Reproduce the text on the animated sitcom Fugget About It word for word, from its first line to its last.

Text segment:
====================

Fugget About It is a Canadian adult animated sitcom created by Nicholas Tabarrok and Willem Wennekers for Teletoon's late night block, Teletoon at Night. The show is rated 14A for sexuality, violence, and profanity, which makes it the first and only adult-oriented project by 9 Story Media Group. The show was created from the Pilot Project contest on Teletoon. The show premiered in the United States, exclusively on Hulu on October 13, 2013.

On June 9, 2014, it was announced that a third season of the show had been ordered. It was revealed at Fan Expo Canada 2015 that the third season would air in November on Adult Swim.

Plot
The series follows a New York City Mafia capo named Jimmy Falcone who moves to Regina, Saskatchewan to join the Witness Protection Program after he kills his mob boss. While pleading for his uncle Francesco "Cheech" Falcone's life, Don Gambini told Jimmy that he was required to kill his uncle. Then he made a sexual innuendo about Jimmy's oldest daughter Theresa, so Jimmy threw Don Gambini out the 19th-floor window to his death. The rest of the Gambini mob retaliated by trying to kill Jimmy, not caring if any of his family got killed. With no other options, Jimmy cuts a deal with the FBI to protect his family, and they agree to place the Falcones in Witness Protection if Jimmy testifies against his fellow mobsters. This results in Jimmy and his family moving to Regina and living a new life under the name McDougal.

====================

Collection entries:
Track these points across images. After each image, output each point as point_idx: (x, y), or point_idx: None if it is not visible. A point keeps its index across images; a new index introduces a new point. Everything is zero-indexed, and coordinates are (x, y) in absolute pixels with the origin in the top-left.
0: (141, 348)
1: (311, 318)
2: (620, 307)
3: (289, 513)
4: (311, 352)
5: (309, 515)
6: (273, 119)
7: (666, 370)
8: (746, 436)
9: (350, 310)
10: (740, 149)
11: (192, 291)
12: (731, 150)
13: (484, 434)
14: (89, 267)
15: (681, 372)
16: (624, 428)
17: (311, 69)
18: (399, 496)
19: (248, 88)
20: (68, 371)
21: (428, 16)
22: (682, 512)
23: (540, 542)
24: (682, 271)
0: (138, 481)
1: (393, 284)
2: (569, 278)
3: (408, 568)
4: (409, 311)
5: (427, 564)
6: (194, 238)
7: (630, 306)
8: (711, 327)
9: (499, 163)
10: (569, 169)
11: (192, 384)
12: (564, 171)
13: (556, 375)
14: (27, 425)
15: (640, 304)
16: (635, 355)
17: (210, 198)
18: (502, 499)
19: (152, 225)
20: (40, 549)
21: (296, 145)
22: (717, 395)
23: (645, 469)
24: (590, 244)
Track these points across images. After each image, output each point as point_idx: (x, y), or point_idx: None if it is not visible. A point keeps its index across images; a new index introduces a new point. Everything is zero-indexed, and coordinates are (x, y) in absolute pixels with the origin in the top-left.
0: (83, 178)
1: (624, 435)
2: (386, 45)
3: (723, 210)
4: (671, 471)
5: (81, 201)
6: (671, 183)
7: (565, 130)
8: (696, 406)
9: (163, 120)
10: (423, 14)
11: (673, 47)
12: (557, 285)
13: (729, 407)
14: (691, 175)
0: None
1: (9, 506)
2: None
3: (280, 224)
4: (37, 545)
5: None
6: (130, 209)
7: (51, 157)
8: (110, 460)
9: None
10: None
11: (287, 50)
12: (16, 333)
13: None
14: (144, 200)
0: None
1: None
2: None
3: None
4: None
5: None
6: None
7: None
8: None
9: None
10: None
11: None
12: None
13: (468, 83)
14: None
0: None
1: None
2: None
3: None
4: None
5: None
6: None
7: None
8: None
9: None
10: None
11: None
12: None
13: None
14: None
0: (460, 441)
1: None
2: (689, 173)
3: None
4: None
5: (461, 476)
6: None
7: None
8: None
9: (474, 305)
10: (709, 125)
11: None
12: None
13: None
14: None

====================

Answer:
Fugget About It is a Canadian adult animated sitcom created by Nicholas Tabarrok and Willem Wennekers for Teletoon's late night block, Teletoon at Night. The show is rated 14A for sexuality, violence, and profanity, which makes it the first and only adult-oriented project by 9 Story Media Group. The show was created from the Pilot Project contest on Teletoon. The show premiered in the United States, exclusively on Hulu on October 13, 2013.

On June 9, 2014, it was announced that a third season of the show had been ordered. It was revealed at Fan Expo Canada 2015 that the third season would air in November on Adult Swim.

Plot
The series follows a New York City Mafia capo named Jimmy Falcone who moves to Regina, Saskatchewan to join the Witness Protection Program after he kills his mob boss. While pleading for his uncle Francesco "Cheech" Falcone's life, Don Gambini told Jimmy that he was required to kill his uncle. Then he made a sexual innuendo about Jimmy's oldest daughter Theresa, so Jimmy threw Don Gambini out the 19th-floor window to his death. The rest of the Gambini mob retaliated by trying to kill Jimmy, not caring if any of his family got killed. With no other options, Jimmy cuts a deal with the FBI to protect his family, and they agree to place the Falcones in Witness Protection if Jimmy testifies against his fellow mobsters. This results in Jimmy and his family moving to Regina and living a new life under the name McDougal.